Which brings us to drag. A lot of women have been drawn to drag because it’s a celebration, and sometimes subversion of womanhood. There are frequent vaginal references, from “I’m pussy bitch,” to “my pussy’s on fire”. Some parts of drag culture have been called out for internalised misogyny; for example, a drag queen who looks particularly feminine is called fish, as in she smells like a fishy vagina. Which admittedly isn’t great, but it appears that most drag queens love womanhood. There’s a reason why so many drag icons are women.

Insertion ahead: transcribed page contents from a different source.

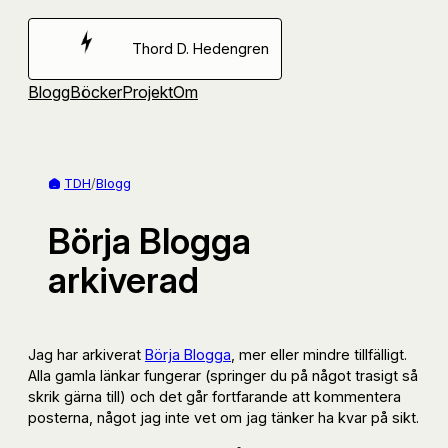
Hoppa
till
Thord D. Hedengren
innehåll
Blogg
Böcker
Projekt
Om
TDH
/
Blogg
Börja Blogga
arkiverad
Jag har arkiverat
Börja Blogga
, mer eller mindre tillfälligt.
Alla gamla länkar fungerar (springer du på något trasigt så
skrik gärna till) och det går fortfarande att kommentera
posterna, något jag inte vet om jag tänker ha kvar på sikt.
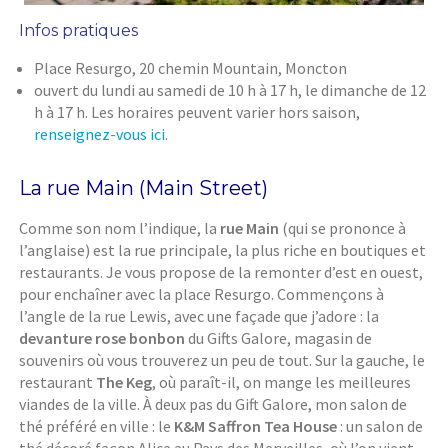
Infos pratiques
Place Resurgo, 20 chemin Mountain, Moncton
ouvert du lundi au samedi de 10 h à 17 h, le dimanche de 12
h à 17 h. Les horaires peuvent varier hors saison,
renseignez-vous ici
.
La rue Main (Main Street)
Comme son nom l’indique, la
rue Main
(qui se prononce à
l’anglaise) est la rue principale, la plus riche en boutiques et
restaurants. Je vous propose de la remonter d’est en ouest,
pour enchaîner avec la place Resurgo. Commençons à
l’angle de la rue Lewis, avec une façade que j’adore : la
devanture rose bonbon
du Gifts Galore, magasin de
souvenirs où vous trouverez un peu de tout. Sur la gauche, le
restaurant
The Keg
, où paraît-il, on mange les meilleures
viandes de la ville. À deux pas du Gift Galore, mon salon de
thé préféré en ville : le
K&M Saffron Tea House
: un salon de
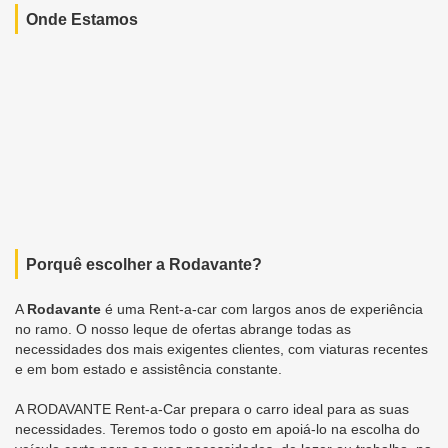
Onde Estamos
Porquê escolher a Rodavante?
A
Rodavante
é uma Rent-a-car com largos anos de experiência
no ramo. O nosso leque de ofertas abrange todas as
necessidades dos mais exigentes clientes, com viaturas recentes
e em bom estado e assistência constante.
A RODAVANTE Rent-a-Car prepara o carro ideal para as suas
necessidades. Teremos todo o gosto em apoiá-lo na escolha do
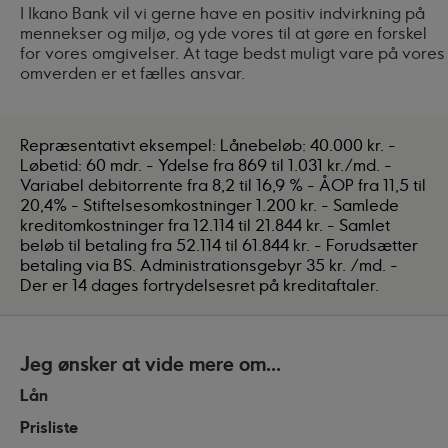
I Ikano Bank vil vi gerne have en positiv indvirkning på
mennekser og miljø, og yde vores til at gøre en forskel
for vores omgivelser. At tage bedst muligt vare på vores
omverden er et fælles ansvar.
Repræsentativt eksempel: Lånebeløb: 40.000 kr. -
Løbetid: 60 mdr. - Ydelse fra 869 til 1.031 kr./md. -
Variabel debitorrente fra 8,2 til 16,9 % - ÅOP fra 11,5 til
20,4% - Stiftelsesomkostninger 1.200 kr. - Samlede
kreditomkostninger fra 12.114 til 21.844 kr. - Samlet
beløb til betaling fra 52.114 til 61.844 kr. - Forudsætter
betaling via BS. Administrationsgebyr 35 kr. /md. -
Der er 14 dages fortrydelsesret på kreditaftaler.
Jeg ønsker at vide mere om...
Lån
Prisliste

Then why is the world’s biggest drag forum being so skittish about periods? A pussy can be on fire, but it can’t dispose of its used ova?
In her Instagram post, Manila talked about how she wanted to normalise periods for her young female fans. You can be glamorous whilst menstruating and there’s nothing to be ashamed of! There’s literally nothing “bad taste” about that. It’s up to everyone, regardless of gender, to destigmatise periods. Let’s quit with the blue liquid and silent wrappers, and let’s let our queen to be the glamorous sanitary pads we need in the world.
Period Poverty is still a major issue in the UK. The average lifetime cost of having a period in the UK is £4800, and people in poverty (particularly refugees and asylum seekers) can’t afford this. To help combat period poverty, donate to Bloody Good Period.